**Task objective**
Arrange the lines starting at the beginning of the entries and ending at the line that contains "n entonces los" as a Markdown table with the columns Row and Line. Leave out any blank lines.

**Excerpts from a dataset**

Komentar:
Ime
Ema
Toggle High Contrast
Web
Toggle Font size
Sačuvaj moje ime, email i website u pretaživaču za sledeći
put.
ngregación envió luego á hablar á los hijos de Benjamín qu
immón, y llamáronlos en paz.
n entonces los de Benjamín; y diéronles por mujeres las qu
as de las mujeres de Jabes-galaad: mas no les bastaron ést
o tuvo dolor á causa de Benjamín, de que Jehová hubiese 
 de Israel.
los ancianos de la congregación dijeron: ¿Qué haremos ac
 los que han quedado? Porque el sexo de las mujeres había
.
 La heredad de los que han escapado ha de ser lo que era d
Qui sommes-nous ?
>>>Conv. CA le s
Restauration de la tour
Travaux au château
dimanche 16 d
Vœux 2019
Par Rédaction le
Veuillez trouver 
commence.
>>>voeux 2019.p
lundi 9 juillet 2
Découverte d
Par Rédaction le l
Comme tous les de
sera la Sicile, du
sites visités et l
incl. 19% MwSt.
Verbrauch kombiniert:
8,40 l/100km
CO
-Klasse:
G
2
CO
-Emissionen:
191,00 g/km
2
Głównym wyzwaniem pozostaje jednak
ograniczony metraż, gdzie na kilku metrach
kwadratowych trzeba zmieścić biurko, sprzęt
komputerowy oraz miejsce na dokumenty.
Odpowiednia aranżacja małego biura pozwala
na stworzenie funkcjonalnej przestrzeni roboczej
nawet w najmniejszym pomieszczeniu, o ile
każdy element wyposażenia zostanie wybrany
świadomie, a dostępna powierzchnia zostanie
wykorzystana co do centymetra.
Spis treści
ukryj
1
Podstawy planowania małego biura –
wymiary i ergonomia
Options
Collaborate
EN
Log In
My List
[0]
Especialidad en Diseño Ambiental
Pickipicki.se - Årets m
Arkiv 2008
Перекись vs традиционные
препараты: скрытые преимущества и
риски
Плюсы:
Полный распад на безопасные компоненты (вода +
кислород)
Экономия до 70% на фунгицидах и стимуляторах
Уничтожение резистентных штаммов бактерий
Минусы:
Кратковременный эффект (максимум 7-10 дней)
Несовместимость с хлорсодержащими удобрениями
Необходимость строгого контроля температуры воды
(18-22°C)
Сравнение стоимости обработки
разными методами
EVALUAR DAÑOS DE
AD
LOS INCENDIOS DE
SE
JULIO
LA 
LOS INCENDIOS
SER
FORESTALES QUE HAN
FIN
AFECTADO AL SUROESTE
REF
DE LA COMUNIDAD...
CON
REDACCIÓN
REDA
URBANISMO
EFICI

**Answer space**
| Row | Line |
|---|---|
| 1 | Komentar: |
| 2 | Ime |
| 3 | Ema |
| 4 | Toggle High Contrast |
| 5 | Web |
| 6 | Toggle Font size |
| 7 | Sačuvaj moje ime, email i website u pretaživaču za sledeći |
| 8 | put. |
| 9 | ngregación envió luego á hablar á los hijos de Benjamín qu |
| 10 | immón, y llamáronlos en paz. |
| 11 | n entonces los de Benjamín; y diéronles por mujeres las qu |